*Text segment*

Off brand? Cat, MF and Valtra are in the top ten in the world for production, that's name plates, combine them into just Agco and they are right up there with JD. I have a Cat/Agco dealer 20 minutes away, a Agco/NH dealer 20 minutes away and the largest seller of White planters in the nation 90 minutes away.


----------



## swmnhay

*Funny thing is people that run them,Massey,Challenger,Agco tend to like them and others bad mouth them but have never ran one.*

*Resale.I spent 25K less on my MF 8150 when i bought it new compared to JD.It's still worth about 25K less then the JD.So how is that better.I saved 25K.*

*MF downfall in the US was their dealer network failed in the 80's*

*There are some good dealers out their and they have been getting a few more latley.*

*Not sure now but Massey was world leader in tractor sales.*


----------



## jtpfarm

Just to be clear i am speaking of the tractor market and dealer availibility in the U.S.


----------



## LeadFarmer

swmnhay said:


> *Not sure now but Massey was world leader in tractor sales.*


If this is true, in my opinion, it is only due to the fact that they are so cheap (Massey Ferg). We have a local dealer here that also sells New Holland. Dude straight up told me he has known me too long and likes me too much to sell me a Massey tractor.

Massey/Hesston/Challenger all fit under the AgCo umbrella. Challenger is their "premium" line. I have yet to have one on my farm, and thats not to say I never will, but I DESPISE the Challenger salesman in this area, and he is not welcome on my property. I guess what I am trying to say is that I don't really have an opinion of these machines based on experience, just word of mouth and what I have seen visually.

*Your task*
Repeat the tractor brand thread word for word, in full. The items that follow play no part in this exercise.

*Dataset excerpts*
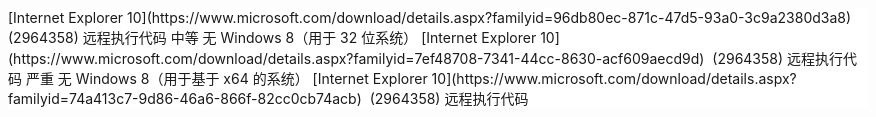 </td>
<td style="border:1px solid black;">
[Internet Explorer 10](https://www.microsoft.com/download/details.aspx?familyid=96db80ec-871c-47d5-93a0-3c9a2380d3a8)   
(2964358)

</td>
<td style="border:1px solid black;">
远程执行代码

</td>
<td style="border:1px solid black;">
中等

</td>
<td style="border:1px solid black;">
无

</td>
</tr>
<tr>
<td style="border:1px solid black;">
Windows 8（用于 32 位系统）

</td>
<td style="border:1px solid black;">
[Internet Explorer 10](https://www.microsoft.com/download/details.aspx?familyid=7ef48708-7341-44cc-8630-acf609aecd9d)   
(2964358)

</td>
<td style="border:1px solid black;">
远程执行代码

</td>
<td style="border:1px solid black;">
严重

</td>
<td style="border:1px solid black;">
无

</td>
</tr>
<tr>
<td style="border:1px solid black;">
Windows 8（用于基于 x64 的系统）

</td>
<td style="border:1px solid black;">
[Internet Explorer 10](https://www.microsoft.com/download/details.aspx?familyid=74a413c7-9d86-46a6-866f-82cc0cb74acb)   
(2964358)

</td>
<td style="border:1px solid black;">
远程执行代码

*Exercise answer*
Off brand? Cat, MF and Valtra are in the top ten in the world for production, that's name plates, combine them into just Agco and they are right up there with JD. I have a Cat/Agco dealer 20 minutes away, a Agco/NH dealer 20 minutes away and the largest seller of White planters in the nation 90 minutes away.


----------



## swmnhay

*Funny thing is people that run them,Massey,Challenger,Agco tend to like them and others bad mouth them but have never ran one.*

*Resale.I spent 25K less on my MF 8150 when i bought it new compared to JD.It's still worth about 25K less then the JD.So how is that better.I saved 25K.*

*MF downfall in the US was their dealer network failed in the 80's*

*There are some good dealers out their and they have been getting a few more latley.*

*Not sure now but Massey was world leader in tractor sales.*


----------



## jtpfarm

Just to be clear i am speaking of the tractor market and dealer availibility in the U.S.


----------



## LeadFarmer

swmnhay said:


> *Not sure now but Massey was world leader in tractor sales.*


If this is true, in my opinion, it is only due to the fact that they are so cheap (Massey Ferg). We have a local dealer here that also sells New Holland. Dude straight up told me he has known me too long and likes me too much to sell me a Massey tractor.

Massey/Hesston/Challenger all fit under the AgCo umbrella. Challenger is their "premium" line. I have yet to have one on my farm, and thats not to say I never will, but I DESPISE the Challenger salesman in this area, and he is not welcome on my property. I guess what I am trying to say is that I don't really have an opinion of these machines based on experience, just word of mouth and what I have seen visually.